Prices keep rising – thanks to tariffs, supply chain pressures, and labor shortages. The stock market is inflated at levels we haven’t seen in decades, fueled by the AI craze. Meanwhile, capital funds hold the majority of wealth. Everyone knows Shaq made his money in college.

When reports start showing cracks and holes, people are going to lose massive amounts of equity. That may finally force policies to even out pricing. Until then, I predict some choppy waters ahead.

Tricolor 8/10

Tricolor – Subprime auto lender Tricolor Holdings filed for bankruptcy, triggering a $170 million loss for JPMorgan Chase and a Justice Department probe into alleged double-pledged collateral. Despite numerous regulatory violations and risky loans, Tricolor gained credibility from its federal CDFI designation, attracting major investors like BlackRock and PIMCO. The collapse shows how government-backed labels can mask financial hazards and fuel reckless investing.
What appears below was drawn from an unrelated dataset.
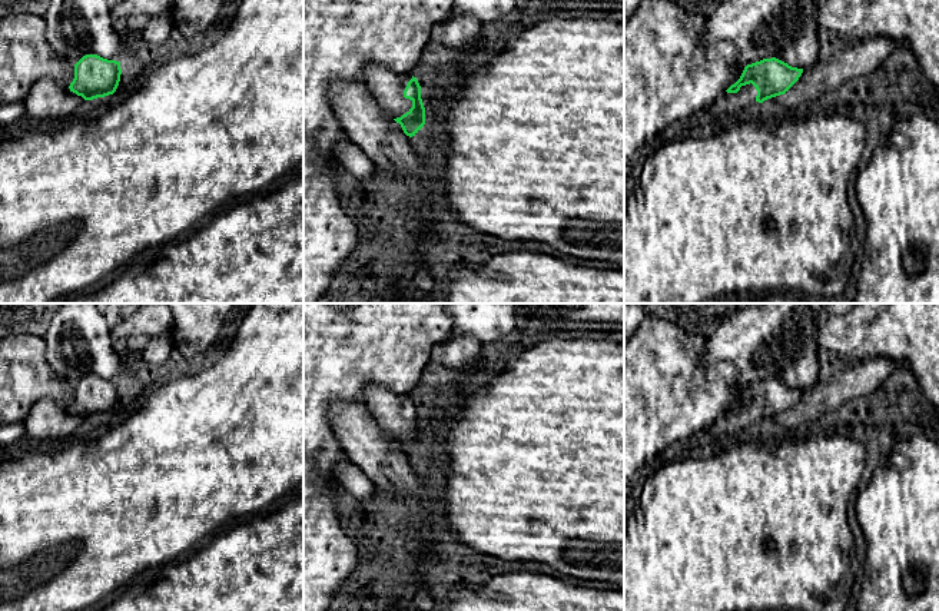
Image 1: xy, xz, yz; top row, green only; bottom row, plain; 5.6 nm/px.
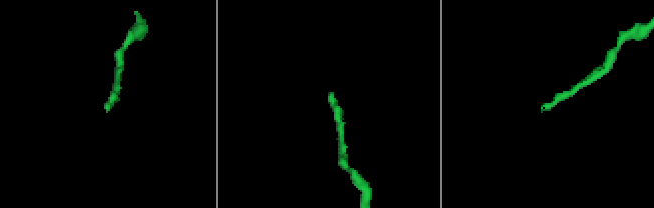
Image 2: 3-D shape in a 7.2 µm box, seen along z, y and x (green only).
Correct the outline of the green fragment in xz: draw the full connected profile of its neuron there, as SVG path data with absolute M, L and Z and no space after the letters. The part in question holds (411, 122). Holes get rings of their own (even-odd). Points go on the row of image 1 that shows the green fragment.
M368 62L365 83L379 107L401 124L407 136L412 137L424 127L425 107L417 77L399 76L378 63Z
To piggyback on that last point, these kinds of operations are going to start going belly-up all over the place. You can already see it: the government is getting behind companies like Intel and Nvidia, taking a piece of their action. And let’s be honest—the government is good at exactly one thing: taking and spending our money…yet terrible at doing it responsibly.

We’re going to see more of these situations pop up as the banking environment tightens. Get ready for a tumble. The government and large funds are tangled together in weak, overleveraged investments – exactly the kind they specialize in: take from you, squander what’s taken, then act surprised when it collapses. The cracks are already forming, and when they show, they’ll show fast.